DATASET ENTRIES section start
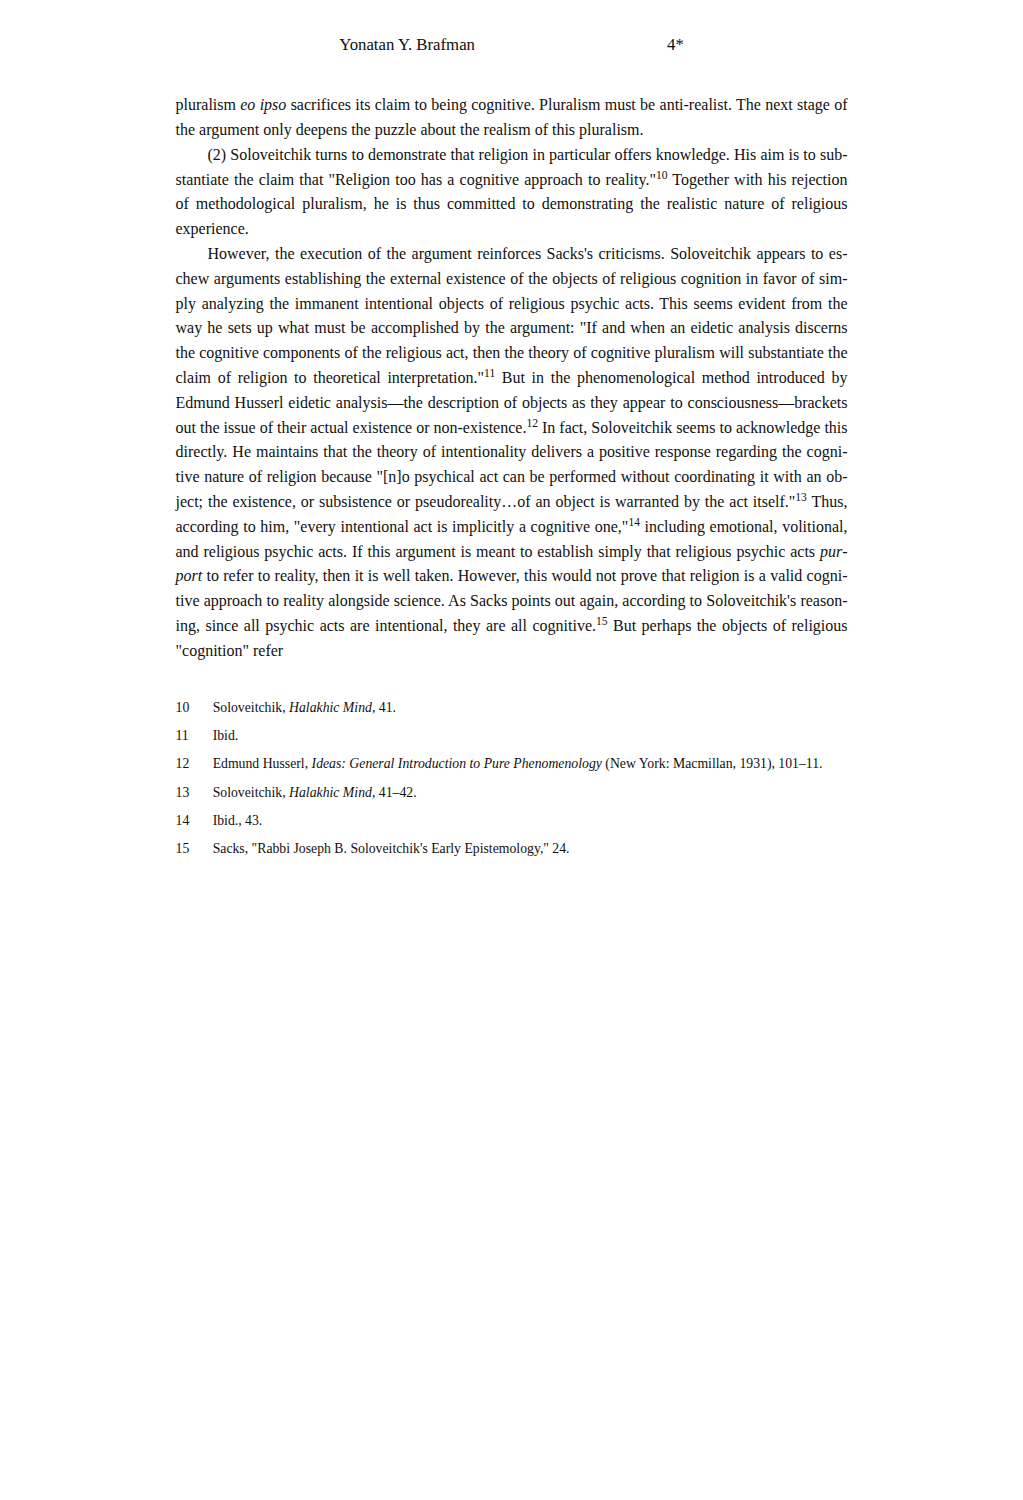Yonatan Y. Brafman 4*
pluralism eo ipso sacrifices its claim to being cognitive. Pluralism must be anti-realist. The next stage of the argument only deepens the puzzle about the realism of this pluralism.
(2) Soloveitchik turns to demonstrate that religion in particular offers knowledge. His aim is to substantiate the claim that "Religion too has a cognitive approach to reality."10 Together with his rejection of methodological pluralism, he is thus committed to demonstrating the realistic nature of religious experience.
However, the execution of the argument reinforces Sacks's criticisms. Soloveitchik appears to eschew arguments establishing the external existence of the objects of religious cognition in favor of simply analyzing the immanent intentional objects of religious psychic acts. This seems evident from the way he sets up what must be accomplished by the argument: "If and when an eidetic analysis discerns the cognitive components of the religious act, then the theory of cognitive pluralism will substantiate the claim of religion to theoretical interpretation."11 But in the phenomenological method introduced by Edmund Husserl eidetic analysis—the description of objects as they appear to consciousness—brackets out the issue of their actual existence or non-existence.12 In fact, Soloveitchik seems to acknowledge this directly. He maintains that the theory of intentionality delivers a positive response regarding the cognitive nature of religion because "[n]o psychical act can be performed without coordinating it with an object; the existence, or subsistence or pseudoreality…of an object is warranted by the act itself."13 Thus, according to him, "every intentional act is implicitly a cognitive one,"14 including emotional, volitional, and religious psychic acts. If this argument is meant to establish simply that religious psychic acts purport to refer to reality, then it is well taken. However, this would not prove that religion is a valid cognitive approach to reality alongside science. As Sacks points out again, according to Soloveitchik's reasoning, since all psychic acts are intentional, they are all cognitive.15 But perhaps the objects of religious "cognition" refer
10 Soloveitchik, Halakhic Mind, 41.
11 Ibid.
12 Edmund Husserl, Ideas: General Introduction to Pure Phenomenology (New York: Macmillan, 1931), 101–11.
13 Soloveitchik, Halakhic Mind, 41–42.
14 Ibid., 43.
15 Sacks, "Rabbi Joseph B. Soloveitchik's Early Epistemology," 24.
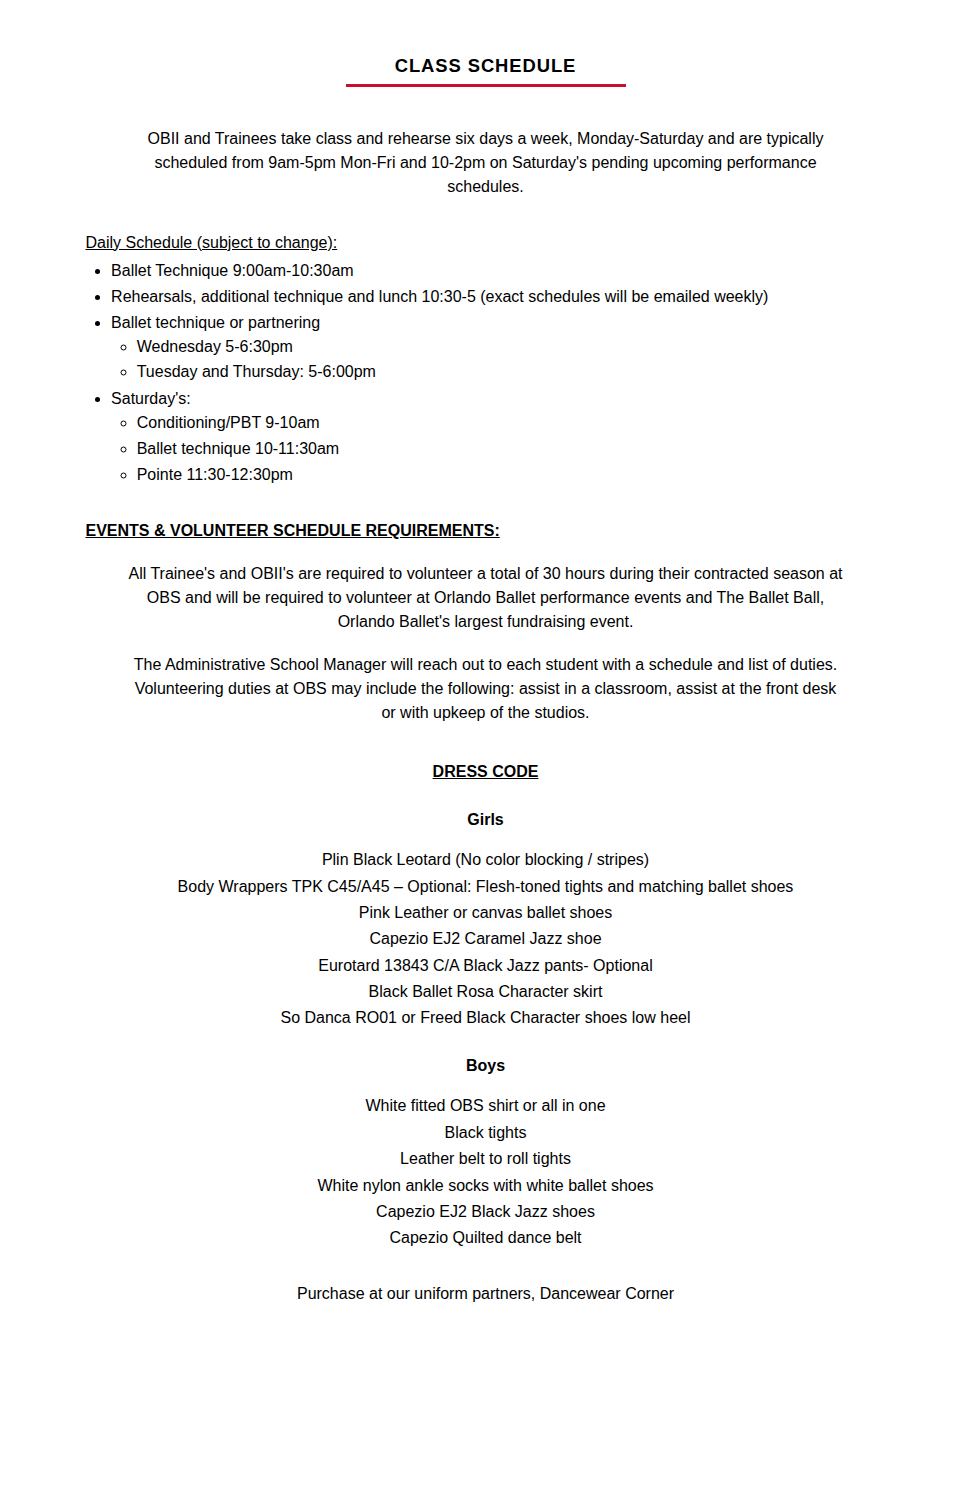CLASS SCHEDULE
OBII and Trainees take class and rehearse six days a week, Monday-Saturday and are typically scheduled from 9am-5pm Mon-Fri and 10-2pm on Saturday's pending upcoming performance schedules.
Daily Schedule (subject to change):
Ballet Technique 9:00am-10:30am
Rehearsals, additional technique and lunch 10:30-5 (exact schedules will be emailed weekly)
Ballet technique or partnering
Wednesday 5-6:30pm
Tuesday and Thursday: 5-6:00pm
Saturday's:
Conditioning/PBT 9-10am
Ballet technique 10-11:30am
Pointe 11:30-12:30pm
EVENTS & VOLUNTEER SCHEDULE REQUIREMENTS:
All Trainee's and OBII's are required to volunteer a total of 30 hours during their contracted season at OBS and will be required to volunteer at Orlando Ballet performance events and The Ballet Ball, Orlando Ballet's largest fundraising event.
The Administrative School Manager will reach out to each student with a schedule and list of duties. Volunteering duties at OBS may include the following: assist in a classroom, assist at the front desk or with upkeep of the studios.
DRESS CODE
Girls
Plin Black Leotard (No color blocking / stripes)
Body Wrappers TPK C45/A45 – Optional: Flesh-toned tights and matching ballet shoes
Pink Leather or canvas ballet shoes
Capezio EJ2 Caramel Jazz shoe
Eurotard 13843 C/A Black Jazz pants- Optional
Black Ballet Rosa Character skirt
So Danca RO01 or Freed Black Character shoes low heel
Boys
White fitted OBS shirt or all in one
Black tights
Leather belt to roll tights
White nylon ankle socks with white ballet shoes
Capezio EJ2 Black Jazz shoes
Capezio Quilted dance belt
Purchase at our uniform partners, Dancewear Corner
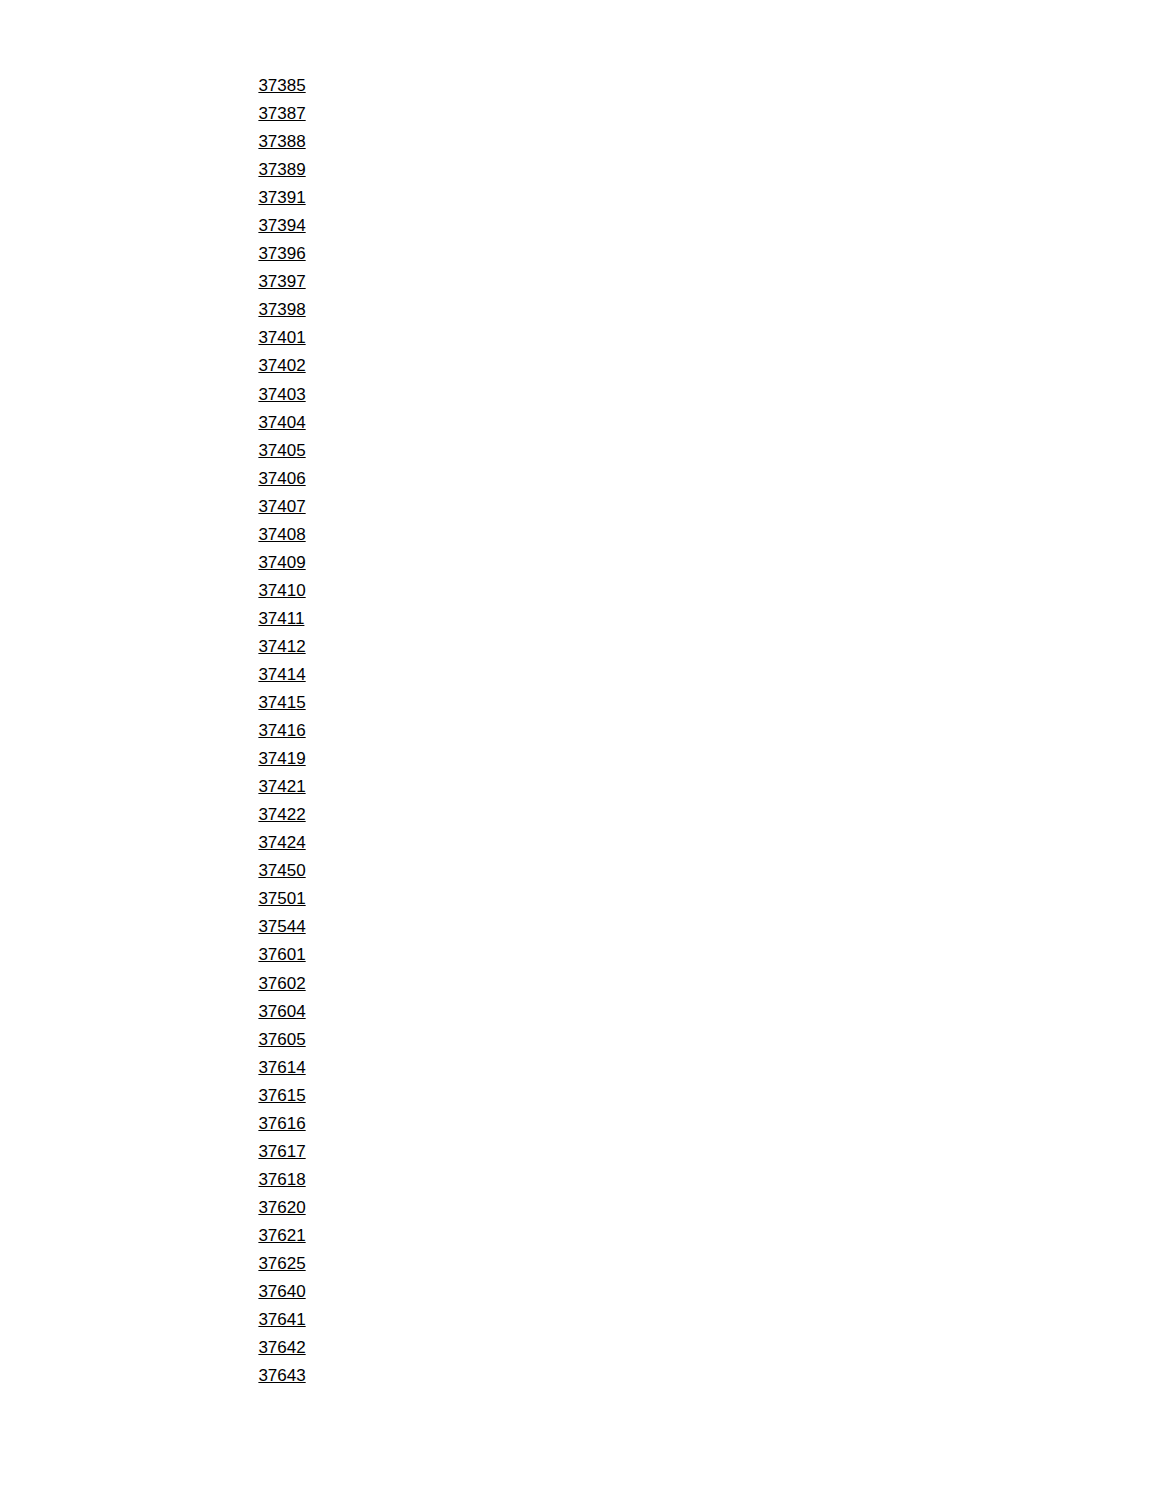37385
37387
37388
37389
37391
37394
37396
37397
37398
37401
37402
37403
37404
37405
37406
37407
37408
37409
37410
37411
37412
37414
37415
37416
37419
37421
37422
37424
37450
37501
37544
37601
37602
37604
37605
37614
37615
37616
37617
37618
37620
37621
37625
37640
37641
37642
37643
DATASET ENTRIES section end
## EXERCISE PROMPT:
Images are to be left out; everything else in the material must be written out exactly.

## ANSWER BOX:
Yonatan Y. Brafman 4*
pluralism eo ipso sacrifices its claim to being cognitive. Pluralism must be anti-realist. The next stage of the argument only deepens the puzzle about the realism of this pluralism.
(2) Soloveitchik turns to demonstrate that religion in particular offers knowledge. His aim is to substantiate the claim that "Religion too has a cognitive approach to reality."10 Together with his rejection of methodological pluralism, he is thus committed to demonstrating the realistic nature of religious experience.
However, the execution of the argument reinforces Sacks's criticisms. Soloveitchik appears to eschew arguments establishing the external existence of the objects of religious cognition in favor of simply analyzing the immanent intentional objects of religious psychic acts. This seems evident from the way he sets up what must be accomplished by the argument: "If and when an eidetic analysis discerns the cognitive components of the religious act, then the theory of cognitive pluralism will substantiate the claim of religion to theoretical interpretation."11 But in the phenomenological method introduced by Edmund Husserl eidetic analysis—the description of objects as they appear to consciousness—brackets out the issue of their actual existence or non-existence.12 In fact, Soloveitchik seems to acknowledge this directly. He maintains that the theory of intentionality delivers a positive response regarding the cognitive nature of religion because "[n]o psychical act can be performed without coordinating it with an object; the existence, or subsistence or pseudoreality…of an object is warranted by the act itself."13 Thus, according to him, "every intentional act is implicitly a cognitive one,"14 including emotional, volitional, and religious psychic acts. If this argument is meant to establish simply that religious psychic acts purport to refer to reality, then it is well taken. However, this would not prove that religion is a valid cognitive approach to reality alongside science. As Sacks points out again, according to Soloveitchik's reasoning, since all psychic acts are intentional, they are all cognitive.15 But perhaps the objects of religious "cognition" refer
10 Soloveitchik, Halakhic Mind, 41.
11 Ibid.
12 Edmund Husserl, Ideas: General Introduction to Pure Phenomenology (New York: Macmillan, 1931), 101–11.
13 Soloveitchik, Halakhic Mind, 41–42.
14 Ibid., 43.
15 Sacks, "Rabbi Joseph B. Soloveitchik's Early Epistemology," 24.
CLASS SCHEDULE
OBII and Trainees take class and rehearse six days a week, Monday-Saturday and are typically scheduled from 9am-5pm Mon-Fri and 10-2pm on Saturday's pending upcoming performance schedules.
Daily Schedule (subject to change):
Ballet Technique 9:00am-10:30am
Rehearsals, additional technique and lunch 10:30-5 (exact schedules will be emailed weekly)
Ballet technique or partnering
Wednesday 5-6:30pm
Tuesday and Thursday: 5-6:00pm
Saturday's:
Conditioning/PBT 9-10am
Ballet technique 10-11:30am
Pointe 11:30-12:30pm
EVENTS & VOLUNTEER SCHEDULE REQUIREMENTS:
All Trainee's and OBII's are required to volunteer a total of 30 hours during their contracted season at OBS and will be required to volunteer at Orlando Ballet performance events and The Ballet Ball, Orlando Ballet's largest fundraising event.
The Administrative School Manager will reach out to each student with a schedule and list of duties. Volunteering duties at OBS may include the following: assist in a classroom, assist at the front desk or with upkeep of the studios.
DRESS CODE
Girls
Plin Black Leotard (No color blocking / stripes)
Body Wrappers TPK C45/A45 – Optional: Flesh-toned tights and matching ballet shoes
Pink Leather or canvas ballet shoes
Capezio EJ2 Caramel Jazz shoe
Eurotard 13843 C/A Black Jazz pants- Optional
Black Ballet Rosa Character skirt
So Danca RO01 or Freed Black Character shoes low heel
Boys
White fitted OBS shirt or all in one
Black tights
Leather belt to roll tights
White nylon ankle socks with white ballet shoes
Capezio EJ2 Black Jazz shoes
Capezio Quilted dance belt
Purchase at our uniform partners, Dancewear Corner
37385
37387
37388
37389
37391
37394
37396
37397
37398
37401
37402
37403
37404
37405
37406
37407
37408
37409
37410
37411
37412
37414
37415
37416
37419
37421
37422
37424
37450
37501
37544
37601
37602
37604
37605
37614
37615
37616
37617
37618
37620
37621
37625
37640
37641
37642
37643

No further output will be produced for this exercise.